Türk kahvesi için spesifik bir tat notu var mı?
Nitelikli Türk kahvesinin spesifik bir tadı yoktur bence. Fakat toplum çok koyu kavrulmuş, asiditesi düşük acı bir kahve tadını benimsediği için, ister istemez beklenilen spesifik Türk kahvesi tadı kabaca tam olarak böyledir. Ama nitelikli kahvecilerin yaptığı Türk kahvelerinde belirgin notlar elde ediliyor.

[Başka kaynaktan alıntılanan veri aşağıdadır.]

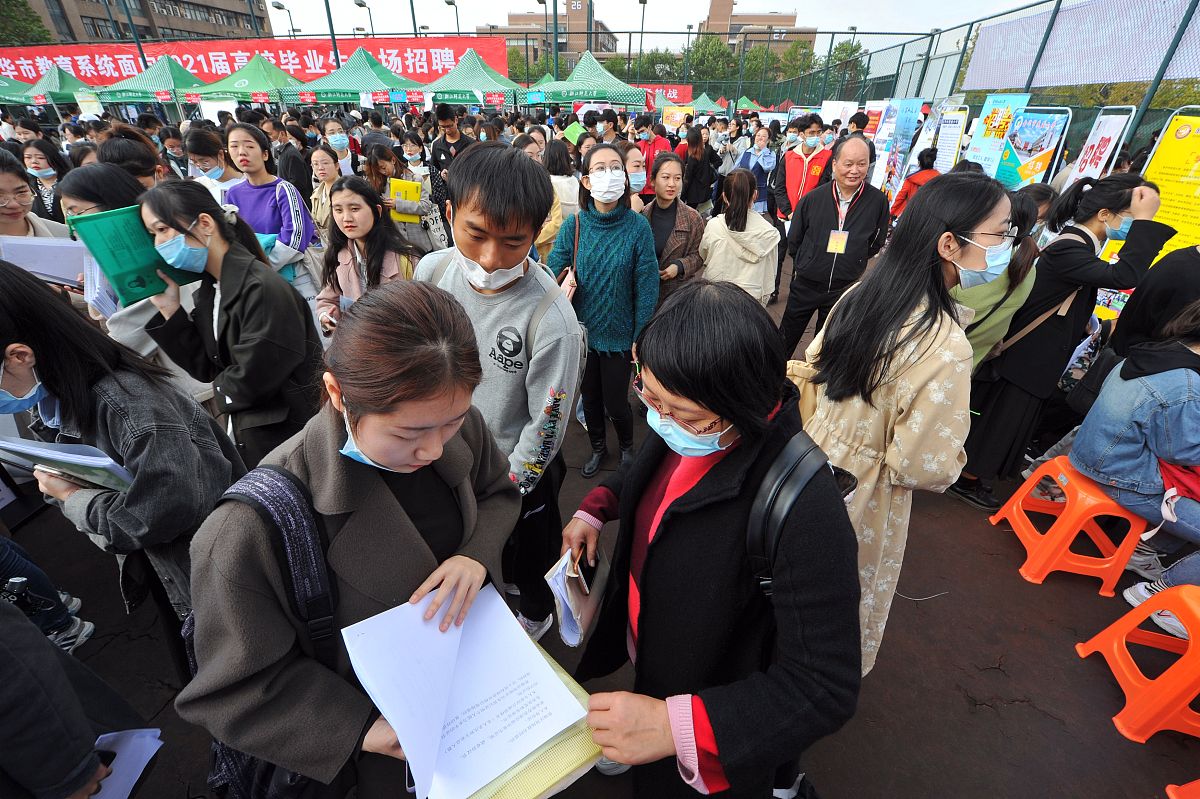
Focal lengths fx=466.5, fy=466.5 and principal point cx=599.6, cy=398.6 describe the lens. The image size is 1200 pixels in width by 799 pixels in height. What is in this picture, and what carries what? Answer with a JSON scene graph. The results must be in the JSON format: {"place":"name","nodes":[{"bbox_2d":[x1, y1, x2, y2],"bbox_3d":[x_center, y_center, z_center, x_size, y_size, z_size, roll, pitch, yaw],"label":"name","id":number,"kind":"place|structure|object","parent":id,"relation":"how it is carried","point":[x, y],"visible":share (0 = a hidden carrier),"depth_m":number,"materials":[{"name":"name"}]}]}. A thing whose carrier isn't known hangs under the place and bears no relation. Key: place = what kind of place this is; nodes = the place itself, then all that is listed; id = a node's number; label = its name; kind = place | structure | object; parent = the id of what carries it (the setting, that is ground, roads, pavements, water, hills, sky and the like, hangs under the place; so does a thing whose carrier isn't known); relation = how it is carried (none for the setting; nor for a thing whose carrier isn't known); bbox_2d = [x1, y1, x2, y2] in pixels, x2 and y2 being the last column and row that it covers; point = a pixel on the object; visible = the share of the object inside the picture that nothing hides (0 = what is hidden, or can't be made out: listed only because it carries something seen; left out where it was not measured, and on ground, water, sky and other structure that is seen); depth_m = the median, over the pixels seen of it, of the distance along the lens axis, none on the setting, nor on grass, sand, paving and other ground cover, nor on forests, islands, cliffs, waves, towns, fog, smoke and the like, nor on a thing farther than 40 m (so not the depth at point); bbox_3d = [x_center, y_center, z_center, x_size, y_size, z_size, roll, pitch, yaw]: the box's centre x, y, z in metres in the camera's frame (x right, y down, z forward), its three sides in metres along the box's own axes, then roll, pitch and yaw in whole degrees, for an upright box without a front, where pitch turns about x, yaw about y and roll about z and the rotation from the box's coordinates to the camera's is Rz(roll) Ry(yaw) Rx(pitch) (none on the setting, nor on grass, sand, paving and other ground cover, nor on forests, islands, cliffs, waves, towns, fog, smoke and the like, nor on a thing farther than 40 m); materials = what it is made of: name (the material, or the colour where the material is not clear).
{"place":"outdoors","nodes":[
{"label":"outdoors","id":0,"kind":"place"},
{"bbox_2d":[0,234,84,286],"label":"paper","id":1,"kind":"object","parent":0,"point":[66,243],"visible":0.64,"depth_m":2.26,"materials":[{"name":"white paper"}]},
{"bbox_2d":[7,0,280,45],"label":"building","id":2,"kind":"structure","parent":0,"point":[174,22],"materials":[{"name":"brick"}]},
{"bbox_2d":[477,1,616,67],"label":"building","id":3,"kind":"structure","parent":0,"point":[513,19],"materials":[{"name":"brick"}]},
{"bbox_2d":[0,251,1199,798],"label":"pavement","id":4,"kind":"structure","parent":0,"point":[1008,711],"materials":[{"name":"grey asphalt"}]},
{"bbox_2d":[0,534,96,655],"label":"person","id":5,"kind":"object","parent":4,"relation":"on","point":[15,581],"visible":0.8,"depth_m":1.96},
{"bbox_2d":[0,595,155,796],"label":"person","id":6,"kind":"object","parent":4,"relation":"on","point":[12,639],"visible":0.96,"depth_m":1.05},
{"bbox_2d":[90,727,164,798],"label":"paper","id":7,"kind":"object","parent":6,"relation":"in","point":[158,732],"visible":0.64,"depth_m":1.19,"materials":[{"name":"white paper"}]},
{"bbox_2d":[0,258,239,653],"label":"woman","id":8,"kind":"object","parent":4,"relation":"on","point":[10,301],"visible":0.74,"depth_m":1.44},
{"bbox_2d":[0,436,133,491],"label":"notebook","id":9,"kind":"object","parent":8,"relation":"in","point":[69,455],"visible":0.76,"depth_m":1.37,"materials":[{"name":"paper"}]},
{"bbox_2d":[56,164,212,392],"bbox_3d":[-2.360,-0.431,2.474,0.623,1.473,0.644,2,32,2],"label":"woman","id":10,"kind":"object","parent":4,"relation":"on","point":[78,208],"visible":0.29,"depth_m":2.27},
{"bbox_2d":[132,177,323,471],"bbox_3d":[-1.612,-0.181,2.133,0.641,1.467,0.562,2,32,2],"label":"woman","id":11,"kind":"object","parent":4,"relation":"on","point":[217,257],"visible":0.77,"depth_m":1.96},
{"bbox_2d":[68,205,191,305],"bbox_3d":[-1.869,-0.584,1.916,0.235,0.308,0.301,21,37,29],"label":"green folder","id":12,"kind":"object","parent":11,"relation":"in","point":[120,266],"visible":0.68,"depth_m":1.85,"materials":[{"name":"plastic"}]},
{"bbox_2d":[223,122,318,289],"bbox_3d":[-2.558,-1.285,3.679,0.584,1.554,0.583,2,32,2],"label":"woman","id":13,"kind":"object","parent":4,"relation":"on","point":[252,196],"visible":0.54,"depth_m":3.51},
{"bbox_2d":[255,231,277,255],"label":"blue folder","id":14,"kind":"object","parent":13,"relation":"in","point":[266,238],"visible":0.33,"depth_m":3.21,"materials":[{"name":"paper"}]},
{"bbox_2d":[177,277,520,798],"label":"woman","id":15,"kind":"object","parent":4,"relation":"on","point":[348,392],"visible":0.82,"depth_m":0.95},
{"bbox_2d":[199,456,346,798],"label":"backpack","id":16,"kind":"object","parent":15,"relation":"on","point":[233,753],"visible":0.33,"depth_m":0.91,"materials":[{"name":"fabric"}]},
{"bbox_2d":[343,579,597,798],"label":"paper stack","id":17,"kind":"object","parent":15,"relation":"in","point":[510,760],"visible":0.9,"depth_m":0.89,"materials":[{"name":"paper"}]},
{"bbox_2d":[316,176,416,332],"bbox_3d":[-1.415,-0.654,2.929,0.589,1.197,0.664,2,32,2],"label":"woman","id":18,"kind":"object","parent":4,"relation":"on","point":[355,210],"visible":0.61,"depth_m":2.83},
{"bbox_2d":[367,136,447,252],"bbox_3d":[-1.926,-1.817,4.673,0.641,1.416,0.596,2,32,2],"label":"woman","id":19,"kind":"object","parent":4,"relation":"on","point":[381,159],"visible":0.6,"depth_m":4.50},
{"bbox_2d":[388,177,423,222],"bbox_3d":[-1.860,-1.910,4.511,0.316,0.331,0.269,2,32,2],"label":"yellow folder","id":20,"kind":"object","parent":19,"relation":"in","point":[398,182],"visible":0.82,"depth_m":4.43,"materials":[{"name":"yellow paper"}]},
{"bbox_2d":[414,144,581,642],"bbox_3d":[-0.373,0.049,1.806,0.632,1.894,0.638,2,32,2],"label":"boy","id":21,"kind":"object","parent":4,"relation":"on","point":[513,224],"visible":0.76,"depth_m":1.58},
{"bbox_2d":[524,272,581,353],"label":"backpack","id":22,"kind":"object","parent":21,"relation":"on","point":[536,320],"visible":0.49,"depth_m":1.81,"materials":[{"name":"grey fabric"}]},
{"bbox_2d":[534,135,580,259],"bbox_3d":[-0.440,-1.700,4.449,0.601,1.462,0.674,2,32,2],"label":"woman","id":23,"kind":"object","parent":4,"relation":"on","point":[564,178],"visible":0.44,"depth_m":4.23},
{"bbox_2d":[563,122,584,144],"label":"green folder","id":24,"kind":"object","parent":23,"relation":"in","point":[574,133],"visible":0.43,"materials":[{"name":"green paper"}]},
{"bbox_2d":[544,143,655,477],"bbox_3d":[0.003,-0.478,2.743,0.596,1.762,0.655,2,32,2],"label":"woman","id":25,"kind":"object","parent":4,"relation":"on","point":[621,248],"visible":0.88,"depth_m":2.57},
{"bbox_2d":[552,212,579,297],"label":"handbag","id":26,"kind":"object","parent":25,"relation":"hanging from","point":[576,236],"visible":0.32,"depth_m":2.44,"materials":[{"name":"leather"}]},
{"bbox_2d":[643,150,705,304],"bbox_3d":[0.531,-1.167,3.762,0.562,1.282,0.736,2,32,2],"label":"woman","id":27,"kind":"object","parent":4,"relation":"on","point":[668,178],"visible":0.61,"depth_m":3.61},
{"bbox_2d":[562,279,860,798],"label":"woman","id":28,"kind":"object","parent":4,"relation":"on","point":[715,734],"visible":0.93,"depth_m":0.97},
{"bbox_2d":[545,547,608,648],"bbox_3d":[-0.057,0.506,1.210,0.143,0.155,0.200,10,33,14],"label":"notebook","id":29,"kind":"object","parent":28,"relation":"in","point":[560,581],"visible":0.77,"depth_m":1.18,"materials":[{"name":"white paper"}]},
{"bbox_2d":[573,551,596,591],"bbox_3d":[-0.044,0.436,1.199,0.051,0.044,0.129,2,32,2],"label":"smartphone","id":30,"kind":"object","parent":28,"relation":"in","point":[581,567],"visible":0.65,"depth_m":1.18,"materials":[{"name":"black"}]},
{"bbox_2d":[745,430,845,594],"bbox_3d":[0.398,0.286,1.064,0.317,0.443,0.390,2,32,2],"label":"backpack","id":31,"kind":"object","parent":28,"relation":"on","point":[801,443],"visible":0.41,"depth_m":0.93,"materials":[{"name":"black"}]},
{"bbox_2d":[699,165,780,302],"bbox_3d":[1.087,-1.105,3.779,0.602,1.389,0.689,2,32,2],"label":"woman","id":32,"kind":"object","parent":4,"relation":"on","point":[726,224],"visible":0.73,"depth_m":3.57},
{"bbox_2d":[781,132,890,360],"bbox_3d":[1.887,-1.182,3.810,0.699,1.686,0.728,25,39,34],"label":"man","id":33,"kind":"object","parent":4,"relation":"on","point":[823,208],"visible":0.94,"depth_m":3.61},
{"bbox_2d":[790,168,1011,683],"bbox_3d":[0.992,0.159,1.688,0.591,1.756,0.683,2,32,2],"label":"woman","id":34,"kind":"object","parent":4,"relation":"on","point":[912,350],"visible":0.77,"depth_m":1.47},
{"bbox_2d":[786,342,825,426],"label":"handbag","id":35,"kind":"object","parent":34,"relation":"hanging from","point":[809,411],"visible":0.27,"depth_m":1.63,"materials":[{"name":"beige"}]},
{"bbox_2d":[953,187,1043,373],"bbox_3d":[2.088,-0.438,2.731,0.567,1.469,0.586,2,32,2],"label":"person","id":36,"kind":"object","parent":4,"relation":"on","point":[989,338],"visible":0.35,"depth_m":2.49},
{"bbox_2d":[952,169,1169,510],"bbox_3d":[2.483,-0.290,2.582,0.661,1.766,0.625,2,32,2],"label":"woman","id":37,"kind":"object","parent":4,"relation":"on","point":[1074,248],"visible":0.78,"depth_m":2.45},
{"bbox_2d":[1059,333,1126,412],"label":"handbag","id":38,"kind":"object","parent":37,"relation":"hanging from","point":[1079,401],"visible":0.46,"depth_m":2.56,"materials":[{"name":"black fabric"}]},
{"bbox_2d":[988,457,1147,596],"bbox_3d":[2.542,0.642,2.514,0.456,0.552,0.495,2,32,2],"label":"orange stool","id":39,"kind":"object","parent":4,"relation":"on","point":[1032,483],"visible":0.86,"depth_m":2.40,"materials":[{"name":"orange plastic"}]},
{"bbox_2d":[1072,298,1199,616],"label":"person","id":40,"kind":"object","parent":39,"relation":"on","point":[1180,457],"visible":0.92,"depth_m":2.13},
{"bbox_2d":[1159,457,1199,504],"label":"red bag","id":41,"kind":"object","parent":40,"relation":"on","point":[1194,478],"visible":0.63,"depth_m":2.08,"materials":[{"name":"red fabric"}]},
{"bbox_2d":[1077,584,1199,744],"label":"orange stool","id":42,"kind":"object","parent":4,"relation":"on","point":[1128,618],"visible":0.99,"depth_m":1.88,"materials":[{"name":"orange plastic"}]},
{"bbox_2d":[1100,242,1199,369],"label":"person","id":43,"kind":"object","parent":4,"relation":"on","point":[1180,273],"visible":0.42,"depth_m":2.46},
{"bbox_2d":[1138,109,1199,261],"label":"yellow poster","id":44,"kind":"object","parent":4,"relation":"on","point":[1149,173],"visible":0.69,"depth_m":3.69,"materials":[{"name":"yellow"}]},
{"bbox_2d":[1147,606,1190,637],"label":"sneaker","id":45,"kind":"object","parent":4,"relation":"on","point":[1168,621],"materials":[{"name":"white fabric"}]},
{"bbox_2d":[1167,779,1199,798],"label":"orange stool","id":46,"kind":"object","parent":4,"relation":"on","point":[1172,797],"visible":0.99,"depth_m":1.64,"materials":[{"name":"orange plastic"}]},
{"bbox_2d":[270,0,1042,52],"label":"sky","id":47,"kind":"structure","parent":0,"point":[971,5],"materials":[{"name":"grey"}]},
{"bbox_2d":[697,0,814,57],"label":"building","id":48,"kind":"structure","parent":0,"point":[712,10],"materials":[{"name":"brick"}]},
{"label":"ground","id":49,"kind":"structure","parent":0},
{"bbox_2d":[0,74,37,104],"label":"green canopy tent","id":50,"kind":"object","parent":49,"relation":"on","point":[5,82],"visible":0.55,"depth_m":14.14,"materials":[{"name":"green fabric"}]},
{"bbox_2d":[0,0,53,46],"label":"tree","id":51,"kind":"object","parent":49,"relation":"on","point":[17,40],"visible":0.51,"depth_m":31.10,"materials":[{"name":"green plant"}]},
{"bbox_2d":[19,139,68,222],"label":"woman","id":52,"kind":"object","parent":49,"relation":"on","point":[50,178],"visible":0.42,"depth_m":4.33},
{"bbox_2d":[14,62,104,107],"bbox_3d":[-16.364,-8.856,14.618,2.577,2.669,2.750,2,32,2],"label":"green canopy tent","id":53,"kind":"object","parent":49,"relation":"on","point":[71,80],"visible":0.59,"depth_m":13.79,"materials":[{"name":"green fabric"}]},
{"bbox_2d":[92,136,167,192],"bbox_3d":[-3.197,-1.167,3.433,0.527,1.346,0.552,2,32,2],"label":"person","id":54,"kind":"object","parent":49,"relation":"on","point":[142,145],"visible":0.29,"depth_m":3.13},
{"bbox_2d":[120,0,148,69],"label":"pole","id":55,"kind":"object","parent":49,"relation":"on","point":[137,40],"visible":0.5,"depth_m":18.00,"materials":[{"name":"metal"}]},
{"bbox_2d":[95,53,205,105],"bbox_3d":[-12.794,-8.495,14.108,2.757,3.075,2.766,2,32,2],"label":"green canopy tent","id":56,"kind":"object","parent":49,"relation":"on","point":[163,78],"visible":0.67,"depth_m":13.11,"materials":[{"name":"green fabric"}]},
{"bbox_2d":[182,126,245,200],"bbox_3d":[-3.312,-1.702,4.164,0.496,1.244,0.550,2,32,2],"label":"woman","id":57,"kind":"object","parent":49,"relation":"on","point":[193,147],"visible":0.41,"depth_m":3.94},
{"bbox_2d":[189,53,312,104],"bbox_3d":[-9.620,-8.136,13.573,2.766,2.972,2.820,2,32,2],"label":"green canopy tent","id":58,"kind":"object","parent":49,"relation":"on","point":[259,80],"visible":0.75,"depth_m":12.61,"materials":[{"name":"green fabric"}]},
{"bbox_2d":[270,1,295,37],"bbox_3d":[-18.921,-20.555,29.410,0.729,7.084,1.181,2,32,2],"label":"street lamp","id":59,"kind":"object","parent":49,"relation":"on","point":[278,5],"visible":0.41,"depth_m":27.96,"materials":[{"name":"metal"}]},
{"bbox_2d":[266,118,313,203],"bbox_3d":[-3.794,-2.623,5.813,0.590,1.472,0.618,2,32,2],"label":"person","id":60,"kind":"object","parent":49,"relation":"on","point":[299,171],"visible":0.64,"depth_m":5.57},
{"bbox_2d":[308,144,343,243],"bbox_3d":[-2.663,-1.902,4.759,0.530,1.181,0.580,2,32,2],"label":"woman","id":61,"kind":"object","parent":49,"relation":"on","point":[325,166],"visible":0.54,"depth_m":4.62},
{"bbox_2d":[323,0,339,68],"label":"pole","id":62,"kind":"object","parent":49,"relation":"on","point":[327,8],"visible":0.51,"depth_m":17.31,"materials":[{"name":"metal"}]},
{"bbox_2d":[321,117,356,177],"bbox_3d":[-3.385,-2.973,6.190,0.452,1.253,0.585,-4,32,-8],"label":"woman","id":63,"kind":"object","parent":49,"relation":"on","point":[339,143],"visible":0.6,"depth_m":5.99},
{"bbox_2d":[283,48,423,105],"bbox_3d":[-6.833,-8.163,13.593,3.116,3.170,2.929,2,32,2],"label":"green tent","id":64,"kind":"object","parent":49,"relation":"on","point":[332,94],"visible":0.79,"depth_m":12.65,"materials":[{"name":"green fabric"}]},
{"bbox_2d":[353,0,374,36],"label":"street lamp","id":65,"kind":"object","parent":49,"relation":"on","point":[360,3],"visible":0.44,"depth_m":25.49,"materials":[{"name":"metal"}]},
{"bbox_2d":[428,105,472,176],"bbox_3d":[-1.917,-2.992,6.119,0.583,1.533,0.582,2,32,2],"label":"man","id":66,"kind":"object","parent":49,"relation":"on","point":[440,152],"visible":0.62,"depth_m":5.82},
{"bbox_2d":[443,0,460,36],"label":"street lamp","id":67,"kind":"object","parent":49,"relation":"on","point":[449,3],"visible":0.39,"depth_m":26.89,"materials":[{"name":"metal"}]},
{"bbox_2d":[419,50,525,106],"bbox_3d":[-3.472,-8.040,13.444,2.810,3.148,2.853,2,32,2],"label":"green tent","id":68,"kind":"object","parent":49,"relation":"on","point":[484,78],"visible":0.78,"depth_m":12.56,"materials":[{"name":"green fabric"}]},
{"bbox_2d":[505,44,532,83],"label":"tree","id":69,"kind":"object","parent":49,"relation":"on","point":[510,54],"visible":0.34,"depth_m":32.41,"materials":[{"name":"green plant"}]},
{"bbox_2d":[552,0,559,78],"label":"pole","id":70,"kind":"object","parent":49,"relation":"on","point":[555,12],"visible":0.54,"depth_m":18.15,"materials":[{"name":"metal"}]},
{"bbox_2d":[525,54,647,108],"bbox_3d":[-0.400,-8.155,13.844,3.121,3.230,2.878,2,32,2],"label":"green tent","id":71,"kind":"object","parent":49,"relation":"on","point":[585,92],"visible":0.81,"depth_m":12.86,"materials":[{"name":"green fabric"}]},
{"bbox_2d":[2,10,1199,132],"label":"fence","id":72,"kind":"object","parent":49,"relation":"on","point":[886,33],"visible":0.59,"depth_m":10.31,"materials":[{"name":"metal"}]},
{"bbox_2d":[0,34,497,93],"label":"red banner","id":73,"kind":"object","parent":72,"relation":"attached to","point":[447,57],"visible":0.64,"depth_m":18.65,"materials":[{"name":"red fabric"}]},
{"bbox_2d":[637,83,693,109],"bbox_3d":[2.510,-13.577,21.115,3.967,1.189,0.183,2,32,2],"label":"red banner","id":74,"kind":"object","parent":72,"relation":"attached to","point":[672,87],"visible":0.46,"depth_m":21.02,"materials":[{"name":"red fabric"}]},
{"bbox_2d":[621,144,648,205],"bbox_3d":[0.251,-1.814,4.603,0.471,1.179,0.593,2,32,2],"label":"woman","id":75,"kind":"object","parent":49,"relation":"on","point":[637,178],"visible":0.38,"depth_m":4.41},
{"bbox_2d":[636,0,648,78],"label":"lamp post","id":76,"kind":"object","parent":49,"relation":"on","point":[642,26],"visible":0.58,"depth_m":26.07,"materials":[{"name":"metal"}]},
{"bbox_2d":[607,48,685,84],"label":"tree","id":77,"kind":"object","parent":49,"relation":"on","point":[649,59],"visible":0.46,"depth_m":35.84,"materials":[{"name":"green plant"}]},
{"bbox_2d":[633,118,667,196],"bbox_3d":[0.655,-3.297,6.816,0.625,1.431,0.648,2,32,2],"label":"person","id":78,"kind":"object","parent":49,"relation":"on","point":[649,150],"visible":0.5,"depth_m":6.56},
{"bbox_2d":[661,106,693,130],"bbox_3d":[2.417,-8.594,14.583,1.019,0.917,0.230,2,32,2],"label":"yellow sign","id":79,"kind":"object","parent":49,"relation":"on","point":[677,115],"visible":0.76,"depth_m":14.46,"materials":[{"name":"yellow"}]},
{"bbox_2d":[677,123,719,213],"bbox_3d":[1.362,-3.100,6.740,0.635,1.595,0.694,2,32,2],"label":"woman","id":80,"kind":"object","parent":49,"relation":"on","point":[696,161],"visible":0.78,"depth_m":6.53},
{"bbox_2d":[681,92,727,114],"bbox_3d":[4.048,-11.593,20.009,2.664,2.713,3.151,2,32,2],"label":"green tent","id":81,"kind":"object","parent":49,"relation":"on","point":[700,105],"visible":0.52,"depth_m":19.11,"materials":[{"name":"green fabric"}]},
{"bbox_2d":[684,33,740,88],"bbox_3d":[9.038,-25.180,38.305,5.530,7.774,5.628,10,33,14],"label":"tree","id":82,"kind":"object","parent":49,"relation":"on","point":[712,52],"visible":0.62,"depth_m":36.14,"materials":[{"name":"green plant"}]},
{"bbox_2d":[732,95,764,112],"bbox_3d":[6.183,-11.630,20.129,2.438,2.621,3.009,2,32,2],"label":"green tent","id":83,"kind":"object","parent":49,"relation":"on","point":[745,105],"visible":0.46,"depth_m":19.33,"materials":[{"name":"green fabric"}]},
{"bbox_2d":[735,124,777,215],"bbox_3d":[2.264,-3.170,6.878,0.604,1.504,0.715,2,32,2],"label":"woman","id":84,"kind":"object","parent":49,"relation":"on","point":[766,154],"visible":0.66,"depth_m":6.71},
{"bbox_2d":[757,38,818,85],"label":"tree","id":85,"kind":"object","parent":49,"relation":"on","point":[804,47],"visible":0.54,"depth_m":37.53,"materials":[{"name":"green plant"}]},
{"bbox_2d":[772,113,832,224],"bbox_3d":[2.394,-2.458,5.527,0.612,1.560,0.630,2,32,2],"label":"man","id":86,"kind":"object","parent":49,"relation":"on","point":[792,175],"visible":0.7,"depth_m":5.31},
{"bbox_2d":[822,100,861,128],"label":"poster","id":87,"kind":"object","parent":49,"relation":"on","point":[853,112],"visible":0.58,"depth_m":10.04,"materials":[{"name":"white"}]},
{"bbox_2d":[820,39,868,98],"bbox_3d":[17.278,-23.458,35.791,5.161,7.345,5.313,2,32,2],"label":"tree","id":88,"kind":"object","parent":49,"relation":"on","point":[855,47],"visible":0.54,"depth_m":34.49,"materials":[{"name":"green plant"}]},
{"bbox_2d":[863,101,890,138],"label":"poster","id":89,"kind":"object","parent":49,"relation":"on","point":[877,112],"visible":0.58,"depth_m":8.50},
{"bbox_2d":[874,98,923,196],"bbox_3d":[4.347,-3.472,7.007,0.446,1.864,0.612,2,32,2],"label":"poster board","id":90,"kind":"object","parent":49,"relation":"on","point":[905,119],"visible":0.81,"depth_m":6.79,"materials":[{"name":"blue"}]},
{"bbox_2d":[892,147,940,214],"bbox_3d":[3.670,-2.230,5.413,0.562,1.254,0.599,2,32,2],"label":"person","id":91,"kind":"object","parent":49,"relation":"on","point":[905,196],"visible":0.34,"depth_m":5.24},
{"bbox_2d":[932,106,969,172],"bbox_3d":[4.664,-3.114,6.452,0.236,1.573,0.638,2,32,2],"label":"poster board","id":92,"kind":"object","parent":49,"relation":"on","point":[959,124],"visible":0.76,"depth_m":6.22,"materials":[{"name":"white"}]},
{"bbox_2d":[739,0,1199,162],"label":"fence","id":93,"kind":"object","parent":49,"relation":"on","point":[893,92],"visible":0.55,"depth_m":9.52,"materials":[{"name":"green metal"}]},
{"bbox_2d":[963,0,1199,90],"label":"white banner","id":94,"kind":"object","parent":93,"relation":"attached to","point":[1074,82],"visible":0.9,"depth_m":7.11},
{"bbox_2d":[964,93,1029,181],"bbox_3d":[4.866,-2.874,5.989,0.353,1.772,0.719,2,32,2],"label":"poster board","id":95,"kind":"object","parent":49,"relation":"on","point":[996,119],"visible":0.74,"depth_m":5.76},
{"bbox_2d":[998,106,1072,190],"bbox_3d":[4.988,-2.527,5.672,0.496,1.767,0.818,2,32,2],"label":"poster board","id":96,"kind":"object","parent":49,"relation":"on","point":[1036,166],"visible":0.75,"depth_m":5.40,"materials":[{"name":"paper"}]},
{"bbox_2d":[1066,107,1132,184],"bbox_3d":[4.847,-1.997,4.836,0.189,1.754,0.681,8,33,12],"label":"poster board","id":97,"kind":"object","parent":49,"relation":"on","point":[1109,133],"visible":0.66,"depth_m":4.54,"materials":[{"name":"white"}]}
]}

İstanbul, bünyesinde ülkemizin en eski Türk kahvesi satıcılarını da barındırıyor. Yerli ve yabancı turistler de bu kahve markalarına çok ilgi duyuyor. Siz özellikle Türk kahvesi almak ve ayrıca bir mekânda içmek için nelere dikkat ediyorsunuz?
Öncelikle butik bir kafe tercih ederim. Çünkü kahve ile ilgili tüm aşamaları şeffaf bir şekilde görebiliyoruz. Bu mekânlar Türk kahvesinde kullanılan alışılagelmişin dışında bir çekirdek kullanıldıklarından ve çok koyu kavrulmadıklarından orta-düşük derecede asiditeye sahip ve tat notlarının belirgin olabildiği Türk kahveleri yapabiliyorlar. Bu da benim damak tadıma çok uygun. Demlenme noktasında da tabii ki önceliğim makinesiz, ocakta bakır cezve yardımıyla yapılan bir Türk kahvesidir. Fakat bu işlem kafede kahvenin müşteriye servis edilme süresi ve eleman sıkıntısı sebebiyle zor oluyor.